About the coding style
The coding style might be a little different from other examples like run_resnet_cifar10_with_engine.py
, the configuration config/pretrain.py
handled rich initialization logic and default values.
The DeiT and MAE code has a really complicated and intertwined initialization process. By making full use of Colossal-AI's dynamic python configuration ability, we can keep things simple enough for newcomers to understand.
Hi, as we want to support hybrid parallel MAE, can you try to support TP and PP as well? You can refer to the tutorial.
Pure DP MAE with colossal has been finished by https://github.com/lucasliunju/mae-colossalai
Okay, thank you for the help! I might be a beginner and I'm glad to check those links.
Hey everybody! I managed to support (limited) Tensor Parallelism, check it by running:
torchrun --standalone --nnodes 1 --nproc_per_node 4 main_pretrain.py --config ./config/pretrain_1d_tp2.py
I tune the model inside models_mae_tp.py
. More information in README.md
Add save & load model functionality, with colossalai.utils.checkpointing
.
Hi @ofey404, thank you for your contribution! Would you please provide train logs in different parallelism settings?
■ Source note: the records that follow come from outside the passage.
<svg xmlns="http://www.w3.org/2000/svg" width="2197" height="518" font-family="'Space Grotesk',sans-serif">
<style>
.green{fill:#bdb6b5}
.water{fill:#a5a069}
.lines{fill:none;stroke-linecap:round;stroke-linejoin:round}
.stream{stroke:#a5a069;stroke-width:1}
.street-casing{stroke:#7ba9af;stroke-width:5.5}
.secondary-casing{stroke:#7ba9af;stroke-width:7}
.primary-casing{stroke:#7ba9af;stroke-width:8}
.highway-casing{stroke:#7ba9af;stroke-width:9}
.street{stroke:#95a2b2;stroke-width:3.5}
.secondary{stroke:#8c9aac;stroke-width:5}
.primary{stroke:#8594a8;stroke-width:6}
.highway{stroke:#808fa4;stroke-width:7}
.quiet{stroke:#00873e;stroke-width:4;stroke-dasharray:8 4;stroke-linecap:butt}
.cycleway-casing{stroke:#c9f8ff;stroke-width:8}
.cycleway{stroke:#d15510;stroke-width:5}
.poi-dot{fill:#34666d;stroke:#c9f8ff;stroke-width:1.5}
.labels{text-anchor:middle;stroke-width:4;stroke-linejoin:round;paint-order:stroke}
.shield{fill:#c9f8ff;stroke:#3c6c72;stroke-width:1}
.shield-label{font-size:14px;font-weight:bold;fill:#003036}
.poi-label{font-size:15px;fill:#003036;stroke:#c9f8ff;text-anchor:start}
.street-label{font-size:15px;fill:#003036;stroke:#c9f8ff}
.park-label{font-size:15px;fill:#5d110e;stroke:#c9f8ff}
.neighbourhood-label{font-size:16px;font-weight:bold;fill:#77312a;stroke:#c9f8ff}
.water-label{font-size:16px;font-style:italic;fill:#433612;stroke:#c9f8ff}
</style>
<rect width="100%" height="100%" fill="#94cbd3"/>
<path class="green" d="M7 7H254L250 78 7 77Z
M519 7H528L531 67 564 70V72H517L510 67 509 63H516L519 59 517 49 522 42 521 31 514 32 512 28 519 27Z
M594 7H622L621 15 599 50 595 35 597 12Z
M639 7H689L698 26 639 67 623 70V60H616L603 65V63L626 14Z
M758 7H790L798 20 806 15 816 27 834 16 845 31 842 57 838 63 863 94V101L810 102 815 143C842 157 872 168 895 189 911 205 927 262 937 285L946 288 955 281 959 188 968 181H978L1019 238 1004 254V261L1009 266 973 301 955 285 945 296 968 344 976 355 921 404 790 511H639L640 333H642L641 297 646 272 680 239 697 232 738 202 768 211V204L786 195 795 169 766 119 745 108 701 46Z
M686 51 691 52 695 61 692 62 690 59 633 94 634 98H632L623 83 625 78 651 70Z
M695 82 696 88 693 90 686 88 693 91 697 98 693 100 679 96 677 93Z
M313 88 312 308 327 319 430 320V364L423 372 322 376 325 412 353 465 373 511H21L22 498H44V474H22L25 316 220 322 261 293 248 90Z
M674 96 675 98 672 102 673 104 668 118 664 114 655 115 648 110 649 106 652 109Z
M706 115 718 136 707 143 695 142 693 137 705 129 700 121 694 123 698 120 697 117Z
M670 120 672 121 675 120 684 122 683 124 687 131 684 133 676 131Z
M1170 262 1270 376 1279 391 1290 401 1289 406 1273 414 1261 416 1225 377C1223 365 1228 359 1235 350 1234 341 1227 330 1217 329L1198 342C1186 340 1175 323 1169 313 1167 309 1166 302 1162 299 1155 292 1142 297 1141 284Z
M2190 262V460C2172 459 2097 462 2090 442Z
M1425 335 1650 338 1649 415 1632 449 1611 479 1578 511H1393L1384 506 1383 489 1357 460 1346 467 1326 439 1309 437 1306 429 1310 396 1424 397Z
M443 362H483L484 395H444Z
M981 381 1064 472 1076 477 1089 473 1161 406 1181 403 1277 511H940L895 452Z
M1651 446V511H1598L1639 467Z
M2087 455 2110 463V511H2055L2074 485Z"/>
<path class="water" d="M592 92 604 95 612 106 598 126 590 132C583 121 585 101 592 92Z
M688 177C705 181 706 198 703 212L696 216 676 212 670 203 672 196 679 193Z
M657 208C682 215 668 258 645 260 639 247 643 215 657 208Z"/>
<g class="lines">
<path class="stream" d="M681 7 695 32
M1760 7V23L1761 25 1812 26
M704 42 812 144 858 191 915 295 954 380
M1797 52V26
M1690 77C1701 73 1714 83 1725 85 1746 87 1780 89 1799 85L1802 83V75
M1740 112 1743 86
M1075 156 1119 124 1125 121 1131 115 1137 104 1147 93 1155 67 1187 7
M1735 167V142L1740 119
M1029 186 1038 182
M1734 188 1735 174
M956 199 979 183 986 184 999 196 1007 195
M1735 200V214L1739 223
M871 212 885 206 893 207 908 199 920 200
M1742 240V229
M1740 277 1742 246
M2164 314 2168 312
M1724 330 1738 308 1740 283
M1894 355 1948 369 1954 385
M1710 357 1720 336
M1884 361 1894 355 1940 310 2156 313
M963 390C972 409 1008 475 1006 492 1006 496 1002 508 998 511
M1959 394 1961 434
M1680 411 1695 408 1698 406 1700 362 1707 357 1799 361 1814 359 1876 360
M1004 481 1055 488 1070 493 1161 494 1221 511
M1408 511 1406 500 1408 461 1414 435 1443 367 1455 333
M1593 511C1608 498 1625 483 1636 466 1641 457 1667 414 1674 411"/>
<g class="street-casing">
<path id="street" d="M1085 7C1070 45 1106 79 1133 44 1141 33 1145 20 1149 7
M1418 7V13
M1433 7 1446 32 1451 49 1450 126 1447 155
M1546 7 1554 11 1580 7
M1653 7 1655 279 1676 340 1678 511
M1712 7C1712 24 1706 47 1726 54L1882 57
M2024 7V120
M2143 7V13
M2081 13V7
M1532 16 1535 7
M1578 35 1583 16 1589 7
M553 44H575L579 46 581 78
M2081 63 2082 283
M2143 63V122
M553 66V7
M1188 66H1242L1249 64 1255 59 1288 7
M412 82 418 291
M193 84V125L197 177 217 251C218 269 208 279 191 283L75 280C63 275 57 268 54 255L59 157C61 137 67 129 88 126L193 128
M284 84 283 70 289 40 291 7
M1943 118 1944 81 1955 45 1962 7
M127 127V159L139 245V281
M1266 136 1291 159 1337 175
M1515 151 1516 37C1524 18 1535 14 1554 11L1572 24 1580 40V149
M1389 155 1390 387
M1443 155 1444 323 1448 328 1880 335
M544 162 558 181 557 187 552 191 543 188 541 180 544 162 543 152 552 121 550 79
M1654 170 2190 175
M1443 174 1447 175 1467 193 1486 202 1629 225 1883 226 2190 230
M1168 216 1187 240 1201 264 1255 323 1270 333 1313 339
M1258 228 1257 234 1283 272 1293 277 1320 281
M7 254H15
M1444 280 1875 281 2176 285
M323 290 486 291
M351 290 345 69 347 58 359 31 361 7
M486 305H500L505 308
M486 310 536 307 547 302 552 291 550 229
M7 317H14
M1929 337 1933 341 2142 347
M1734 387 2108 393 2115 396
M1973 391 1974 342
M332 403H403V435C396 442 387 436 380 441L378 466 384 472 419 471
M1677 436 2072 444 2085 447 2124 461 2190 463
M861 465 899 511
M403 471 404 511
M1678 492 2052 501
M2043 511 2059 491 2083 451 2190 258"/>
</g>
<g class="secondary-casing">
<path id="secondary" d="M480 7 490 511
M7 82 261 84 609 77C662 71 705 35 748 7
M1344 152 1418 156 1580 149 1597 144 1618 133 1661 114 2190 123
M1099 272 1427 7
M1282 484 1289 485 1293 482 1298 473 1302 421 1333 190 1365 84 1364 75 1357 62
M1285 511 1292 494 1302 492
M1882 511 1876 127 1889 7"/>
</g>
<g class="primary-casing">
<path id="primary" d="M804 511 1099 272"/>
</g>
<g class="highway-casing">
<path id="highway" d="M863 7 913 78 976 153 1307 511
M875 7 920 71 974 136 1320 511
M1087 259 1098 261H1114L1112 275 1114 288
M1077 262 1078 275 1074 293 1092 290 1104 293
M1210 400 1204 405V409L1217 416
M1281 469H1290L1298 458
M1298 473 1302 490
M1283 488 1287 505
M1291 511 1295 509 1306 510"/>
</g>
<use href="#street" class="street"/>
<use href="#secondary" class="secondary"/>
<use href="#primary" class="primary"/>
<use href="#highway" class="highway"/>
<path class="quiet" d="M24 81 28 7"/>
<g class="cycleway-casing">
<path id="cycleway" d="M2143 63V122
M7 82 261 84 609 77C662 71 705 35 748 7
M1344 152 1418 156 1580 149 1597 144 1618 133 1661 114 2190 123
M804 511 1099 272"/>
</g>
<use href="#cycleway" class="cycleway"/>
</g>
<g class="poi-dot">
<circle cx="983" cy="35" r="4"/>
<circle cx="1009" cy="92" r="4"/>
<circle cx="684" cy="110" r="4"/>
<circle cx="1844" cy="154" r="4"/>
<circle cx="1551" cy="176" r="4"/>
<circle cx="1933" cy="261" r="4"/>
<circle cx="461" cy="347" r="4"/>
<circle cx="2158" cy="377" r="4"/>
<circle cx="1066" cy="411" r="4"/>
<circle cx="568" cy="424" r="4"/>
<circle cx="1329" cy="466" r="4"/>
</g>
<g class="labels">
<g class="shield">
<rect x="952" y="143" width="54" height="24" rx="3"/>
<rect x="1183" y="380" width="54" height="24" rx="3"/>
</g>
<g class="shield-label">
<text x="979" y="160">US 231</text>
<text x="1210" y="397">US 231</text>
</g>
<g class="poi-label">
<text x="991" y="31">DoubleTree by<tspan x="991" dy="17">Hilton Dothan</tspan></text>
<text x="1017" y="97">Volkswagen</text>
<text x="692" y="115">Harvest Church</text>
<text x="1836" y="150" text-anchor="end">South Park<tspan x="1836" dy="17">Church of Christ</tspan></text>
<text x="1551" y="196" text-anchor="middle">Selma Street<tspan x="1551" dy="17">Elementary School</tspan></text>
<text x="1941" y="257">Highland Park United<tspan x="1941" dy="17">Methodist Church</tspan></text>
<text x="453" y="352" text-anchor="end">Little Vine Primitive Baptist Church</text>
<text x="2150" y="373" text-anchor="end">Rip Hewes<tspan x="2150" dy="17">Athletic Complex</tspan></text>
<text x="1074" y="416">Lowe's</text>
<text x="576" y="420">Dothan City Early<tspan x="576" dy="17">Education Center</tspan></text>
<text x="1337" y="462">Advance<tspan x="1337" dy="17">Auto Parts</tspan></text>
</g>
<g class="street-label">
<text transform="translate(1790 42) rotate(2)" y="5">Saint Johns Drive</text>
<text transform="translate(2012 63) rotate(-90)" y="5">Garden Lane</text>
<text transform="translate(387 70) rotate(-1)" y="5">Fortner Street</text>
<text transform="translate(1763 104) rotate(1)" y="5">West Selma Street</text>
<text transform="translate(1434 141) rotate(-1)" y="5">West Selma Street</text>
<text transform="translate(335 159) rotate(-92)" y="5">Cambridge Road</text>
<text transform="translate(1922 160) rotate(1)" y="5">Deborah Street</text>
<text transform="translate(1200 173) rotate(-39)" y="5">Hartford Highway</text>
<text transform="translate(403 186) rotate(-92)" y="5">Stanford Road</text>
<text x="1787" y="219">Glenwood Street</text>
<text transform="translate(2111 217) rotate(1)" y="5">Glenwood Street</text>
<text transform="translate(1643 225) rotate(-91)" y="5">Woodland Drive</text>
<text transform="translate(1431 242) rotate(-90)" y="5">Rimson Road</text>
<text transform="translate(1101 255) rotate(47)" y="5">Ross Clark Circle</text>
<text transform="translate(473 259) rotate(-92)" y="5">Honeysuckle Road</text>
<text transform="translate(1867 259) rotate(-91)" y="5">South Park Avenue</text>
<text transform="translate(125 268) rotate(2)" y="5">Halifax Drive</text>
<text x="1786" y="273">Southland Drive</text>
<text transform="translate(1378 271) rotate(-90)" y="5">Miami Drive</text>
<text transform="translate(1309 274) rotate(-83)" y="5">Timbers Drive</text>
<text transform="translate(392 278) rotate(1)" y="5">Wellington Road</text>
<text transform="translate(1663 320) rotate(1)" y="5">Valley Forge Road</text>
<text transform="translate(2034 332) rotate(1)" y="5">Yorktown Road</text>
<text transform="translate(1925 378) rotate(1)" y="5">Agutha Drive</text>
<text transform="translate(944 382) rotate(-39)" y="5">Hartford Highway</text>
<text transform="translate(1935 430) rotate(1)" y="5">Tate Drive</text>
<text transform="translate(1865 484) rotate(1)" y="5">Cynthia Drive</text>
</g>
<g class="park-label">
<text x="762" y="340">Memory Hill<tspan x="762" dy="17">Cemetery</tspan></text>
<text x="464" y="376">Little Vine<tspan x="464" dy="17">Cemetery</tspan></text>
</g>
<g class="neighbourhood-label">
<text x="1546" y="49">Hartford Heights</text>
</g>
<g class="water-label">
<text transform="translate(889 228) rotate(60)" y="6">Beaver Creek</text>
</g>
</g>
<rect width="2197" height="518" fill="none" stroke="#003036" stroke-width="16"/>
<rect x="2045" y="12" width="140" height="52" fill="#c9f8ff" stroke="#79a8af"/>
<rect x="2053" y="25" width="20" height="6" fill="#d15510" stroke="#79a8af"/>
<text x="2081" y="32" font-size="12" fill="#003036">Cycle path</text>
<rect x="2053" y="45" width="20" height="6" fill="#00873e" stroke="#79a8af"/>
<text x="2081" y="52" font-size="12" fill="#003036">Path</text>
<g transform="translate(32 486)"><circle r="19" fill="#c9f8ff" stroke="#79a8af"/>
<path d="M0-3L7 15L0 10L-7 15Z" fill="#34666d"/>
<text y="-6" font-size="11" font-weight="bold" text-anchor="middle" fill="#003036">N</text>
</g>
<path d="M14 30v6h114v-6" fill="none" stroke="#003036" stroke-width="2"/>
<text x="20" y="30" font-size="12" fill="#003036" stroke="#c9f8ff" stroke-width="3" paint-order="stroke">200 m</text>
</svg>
Hi @ofey404, thank you for your contribution! Would you please provide train logs in different parallelism settings?
Several epochs or a full run? A full 800 epochs run might take a long time to finish...
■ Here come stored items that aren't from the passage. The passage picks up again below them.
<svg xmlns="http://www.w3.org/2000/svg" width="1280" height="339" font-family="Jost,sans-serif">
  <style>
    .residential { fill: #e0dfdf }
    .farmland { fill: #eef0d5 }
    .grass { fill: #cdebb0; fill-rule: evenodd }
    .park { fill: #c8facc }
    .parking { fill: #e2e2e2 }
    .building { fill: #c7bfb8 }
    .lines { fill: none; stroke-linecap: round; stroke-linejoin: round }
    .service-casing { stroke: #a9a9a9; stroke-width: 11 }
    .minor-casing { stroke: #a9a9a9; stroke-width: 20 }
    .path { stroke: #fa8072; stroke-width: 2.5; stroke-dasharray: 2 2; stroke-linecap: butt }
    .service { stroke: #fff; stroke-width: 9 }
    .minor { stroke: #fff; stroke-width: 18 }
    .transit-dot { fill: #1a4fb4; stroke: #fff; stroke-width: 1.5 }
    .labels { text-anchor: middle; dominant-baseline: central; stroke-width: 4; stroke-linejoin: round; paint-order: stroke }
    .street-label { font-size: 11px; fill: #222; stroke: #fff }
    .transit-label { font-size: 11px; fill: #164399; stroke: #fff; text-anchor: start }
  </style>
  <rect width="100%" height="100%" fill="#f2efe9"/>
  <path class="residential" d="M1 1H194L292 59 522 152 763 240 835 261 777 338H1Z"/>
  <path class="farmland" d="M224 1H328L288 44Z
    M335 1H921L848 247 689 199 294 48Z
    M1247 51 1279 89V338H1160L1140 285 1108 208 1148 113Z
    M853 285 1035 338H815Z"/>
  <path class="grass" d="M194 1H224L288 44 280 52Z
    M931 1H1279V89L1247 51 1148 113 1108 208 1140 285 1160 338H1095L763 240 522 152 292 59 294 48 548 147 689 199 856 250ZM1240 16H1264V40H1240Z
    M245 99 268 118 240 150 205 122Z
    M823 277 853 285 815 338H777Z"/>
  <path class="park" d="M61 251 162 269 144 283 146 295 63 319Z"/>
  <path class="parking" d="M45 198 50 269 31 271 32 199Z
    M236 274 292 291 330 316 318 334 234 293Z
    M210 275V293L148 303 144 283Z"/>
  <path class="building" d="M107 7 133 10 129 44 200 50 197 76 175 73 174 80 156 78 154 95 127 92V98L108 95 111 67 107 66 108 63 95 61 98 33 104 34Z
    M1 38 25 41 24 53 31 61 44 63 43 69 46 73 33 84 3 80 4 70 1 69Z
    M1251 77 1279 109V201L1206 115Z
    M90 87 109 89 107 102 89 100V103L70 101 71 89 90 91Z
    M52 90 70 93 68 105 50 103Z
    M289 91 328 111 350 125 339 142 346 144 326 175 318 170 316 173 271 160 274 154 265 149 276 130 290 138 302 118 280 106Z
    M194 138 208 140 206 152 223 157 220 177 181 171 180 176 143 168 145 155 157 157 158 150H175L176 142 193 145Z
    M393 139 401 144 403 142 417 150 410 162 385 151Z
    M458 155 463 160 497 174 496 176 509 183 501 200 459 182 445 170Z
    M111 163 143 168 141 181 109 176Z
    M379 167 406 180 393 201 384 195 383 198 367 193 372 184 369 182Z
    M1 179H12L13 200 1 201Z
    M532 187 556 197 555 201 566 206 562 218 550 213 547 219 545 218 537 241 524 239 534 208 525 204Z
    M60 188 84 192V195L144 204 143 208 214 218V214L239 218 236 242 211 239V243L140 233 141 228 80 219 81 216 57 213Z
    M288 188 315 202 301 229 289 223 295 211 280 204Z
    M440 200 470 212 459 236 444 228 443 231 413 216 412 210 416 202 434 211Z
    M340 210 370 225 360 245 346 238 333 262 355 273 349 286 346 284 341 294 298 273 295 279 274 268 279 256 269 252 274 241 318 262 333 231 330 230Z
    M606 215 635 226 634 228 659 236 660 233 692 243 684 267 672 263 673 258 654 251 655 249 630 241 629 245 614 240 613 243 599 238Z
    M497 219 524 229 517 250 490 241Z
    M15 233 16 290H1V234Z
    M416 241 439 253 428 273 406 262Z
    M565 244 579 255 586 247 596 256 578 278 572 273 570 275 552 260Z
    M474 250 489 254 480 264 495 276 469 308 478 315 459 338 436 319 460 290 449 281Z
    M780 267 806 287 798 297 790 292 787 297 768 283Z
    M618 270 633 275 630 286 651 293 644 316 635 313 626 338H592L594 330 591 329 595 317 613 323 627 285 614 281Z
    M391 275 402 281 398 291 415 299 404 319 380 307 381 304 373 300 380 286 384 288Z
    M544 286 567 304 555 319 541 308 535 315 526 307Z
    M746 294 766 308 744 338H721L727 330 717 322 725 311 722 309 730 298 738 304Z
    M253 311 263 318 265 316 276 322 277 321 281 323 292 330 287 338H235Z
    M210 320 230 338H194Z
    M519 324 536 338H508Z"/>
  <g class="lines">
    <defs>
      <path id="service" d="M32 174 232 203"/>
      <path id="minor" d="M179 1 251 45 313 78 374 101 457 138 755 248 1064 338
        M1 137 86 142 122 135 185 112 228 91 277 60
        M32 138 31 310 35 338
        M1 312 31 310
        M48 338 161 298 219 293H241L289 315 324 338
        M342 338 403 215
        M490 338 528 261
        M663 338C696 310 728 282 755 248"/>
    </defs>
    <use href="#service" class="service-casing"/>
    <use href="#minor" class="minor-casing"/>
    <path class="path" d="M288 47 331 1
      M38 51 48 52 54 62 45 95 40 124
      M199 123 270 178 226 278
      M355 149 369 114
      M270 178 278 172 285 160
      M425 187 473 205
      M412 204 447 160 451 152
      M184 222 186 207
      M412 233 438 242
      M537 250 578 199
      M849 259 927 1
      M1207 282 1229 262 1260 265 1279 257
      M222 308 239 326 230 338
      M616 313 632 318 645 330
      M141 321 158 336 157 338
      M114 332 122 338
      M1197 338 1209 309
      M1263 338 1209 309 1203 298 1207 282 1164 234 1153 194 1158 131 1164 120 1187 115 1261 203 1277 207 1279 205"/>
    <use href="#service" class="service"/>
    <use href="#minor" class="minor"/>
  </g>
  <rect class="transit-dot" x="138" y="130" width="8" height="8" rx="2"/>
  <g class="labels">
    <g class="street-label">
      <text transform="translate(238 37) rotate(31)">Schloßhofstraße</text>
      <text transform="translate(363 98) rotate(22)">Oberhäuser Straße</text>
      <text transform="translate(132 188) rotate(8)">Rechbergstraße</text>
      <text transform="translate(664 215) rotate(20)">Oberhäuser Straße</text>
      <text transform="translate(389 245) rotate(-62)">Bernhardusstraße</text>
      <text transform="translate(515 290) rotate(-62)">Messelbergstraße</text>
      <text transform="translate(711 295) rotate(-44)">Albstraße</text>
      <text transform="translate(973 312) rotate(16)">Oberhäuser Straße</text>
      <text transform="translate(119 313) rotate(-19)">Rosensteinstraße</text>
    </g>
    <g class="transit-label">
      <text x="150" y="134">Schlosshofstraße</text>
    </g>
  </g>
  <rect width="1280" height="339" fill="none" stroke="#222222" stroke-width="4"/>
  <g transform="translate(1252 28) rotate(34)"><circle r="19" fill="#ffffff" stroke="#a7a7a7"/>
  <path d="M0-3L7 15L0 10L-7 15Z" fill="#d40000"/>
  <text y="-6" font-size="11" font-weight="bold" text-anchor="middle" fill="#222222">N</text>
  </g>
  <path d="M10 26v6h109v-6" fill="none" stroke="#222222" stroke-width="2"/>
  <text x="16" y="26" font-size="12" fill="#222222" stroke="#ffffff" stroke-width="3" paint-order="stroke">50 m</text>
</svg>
Hi @ofey404, thank you for your contribution! Would you please provide train logs in different parallelism settings?
Several epochs or a full run? A full 800 epochs run might take a long time to finish...
Perhaps you could consider providing some basic validation first, such as on CIFAR or a subset of ImageNet, eg. ImageNet100. As well as using the idle time of server at night to verify 30% epochs of ImageNet. So, we can provide this to users with confidence to some extent. Finally, you can complete the convergence verification.
ImageNet100 on kaggle is 16 GB while ImageNet1000 I used is only 2 GB. CIFAR10 might be a good candidate for basic validation.
The problem is that, the original pretrain part of MAE doesn't contain validation, only the main training process has validation. So I'd better implement the main process too.